Please don’t call it Agile

Please don’t call it “Agile”! Really!

I can’t stand anymore listening to the word “Agile” and seeing the main principles neither understood nor respected.
I can’t stand anymore seeing agile transformations where the only goal is the transformation itself as a new process to put in place.
I can’t stand anymore arguing with people who think to have understood “Agile” because they use some sticky notes and do some daily meetings.

For many people who do agile or want to do agile, the agile manifesto is often a piece of paper without real meaning.

I don’t have the agile manifesto attached in my room and the point here it’s not to be a “purist” of all agile principles. I don’t care. I do care about people: respecting people, giving people autonomy, motivating people, trusting people, collaborating and improving with people. I care about the human side of business: business done by people who wants to satisfy and delight customers, business done by people as it is their own private business. I always considered Agile as an enabler for all of this, as opposite of other ways to developing software where people are like “cogs in the machinery“.  Agile is “people oriented”. This is the most important thing to understand.

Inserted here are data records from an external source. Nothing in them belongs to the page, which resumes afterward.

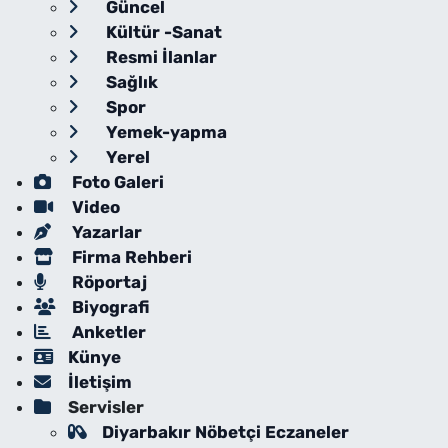
Güncel
Kültür -Sanat
Resmi İlanlar
Sağlık
Spor
Yemek-yapma
Yerel
Foto Galeri
Video
Yazarlar
Firma Rehberi
Röportaj
Biyografi
Anketler
Künye
İletişim
Servisler
Diyarbakır Nöbetçi Eczaneler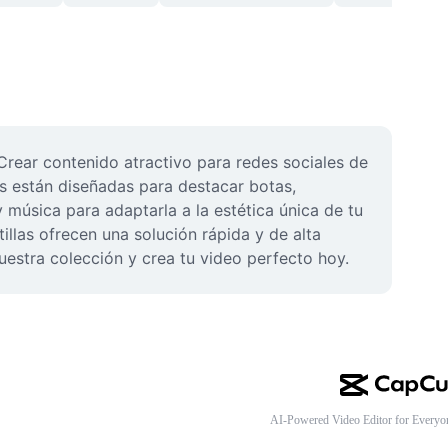
Crear contenido atractivo para redes sociales de 
as están diseñadas para destacar botas, 
 música para adaptarla a la estética única de tu 
llas ofrecen una solución rápida y de alta 
uestra colección y crea tu video perfecto hoy.
AI-Powered Video Editor for Everyo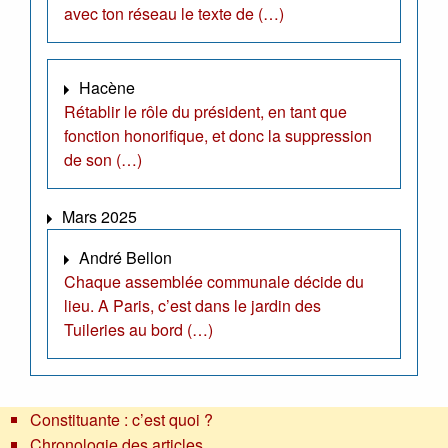
avec ton réseau le texte de (…)
Hacène
Rétablir le rôle du président, en tant que
fonction honorifique, et donc la suppression
de son (…)
Mars 2025
André Bellon
Chaque assemblée communale décide du
lieu. A Paris, c’est dans le jardin des
Tuileries au bord (…)
Constituante : c’est quoi ?
Chronologie des articles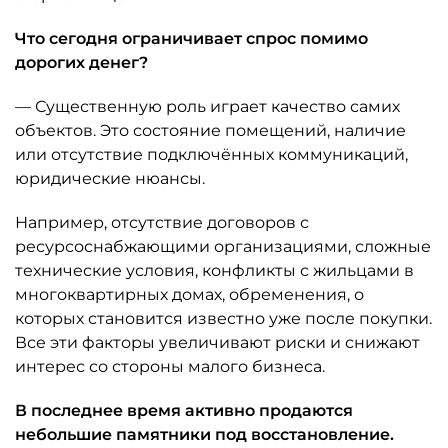
Что сегодня ограничивает спрос помимо
дорогих денег?
— Существенную роль играет качество самих
объектов. Это состояние помещений, наличие
или отсутствие подключённых коммуникаций,
юридические нюансы.
Например, отсутствие договоров с
ресурсоснабжающими организациями, сложные
технические условия, конфликты с жильцами в
многоквартирных домах, обременения, о
которых становится известно уже после покупки.
Все эти факторы увеличивают риски и снижают
интерес со стороны малого бизнеса.
В последнее время активно продаются
небольшие памятники под восстановление.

Agile for me is tightly linked to new Management principles and practices (ex: Management 3.0) and to the organisational structure and values. I believe that you cannot have Agile without changing or adapting the others points, unless they are already “people oriented”. I believe in “Guiding Structure“: the structure of your environment is the largest determinant of your behaviour. So if you want to have Agile ensure that all your guiding structures are “people oriented” too (management, organizational structure, values, rewards, etc.).

Advertisement

People is more important than everything

I’m more and more convinced about this: “people is more important than everything”. For many years in the software industry we tought to have found the good method for successfull software development, always searching for processes, practices, framework… but did these practices and methods provide the expected results? Today the risk is that agile will be another of such methods that didn’t bring the expected results if we don’t understand what “agile” is.

I see a situation in which many people wants to use “agile” and start to do it, but what I see in reality is the fall of agile: “fragile”, “wagile”, “srum-buts”… so the question is:  what “agile” really means?
My passion for agile comes from the idea that the interactions between people are more important than processes, that people are the key factor in the software success. Attendind people’s need and the close collaboration among people can bring back the enjoyment to developing successful software. The agile manifesto defines what agile is, we can find in it the same idea:

indivuals and interactions between process and tools”
“customer collaboration over contract negotiation”
Build projects around motivated individuals. Give them the environment and support they need, and trust them to get the job done.
The most efficient and effective method of conveying information to and within a development team is face-to-face conversation.

Agile is not doing it but “being agile”… for that we should start focusing more on people.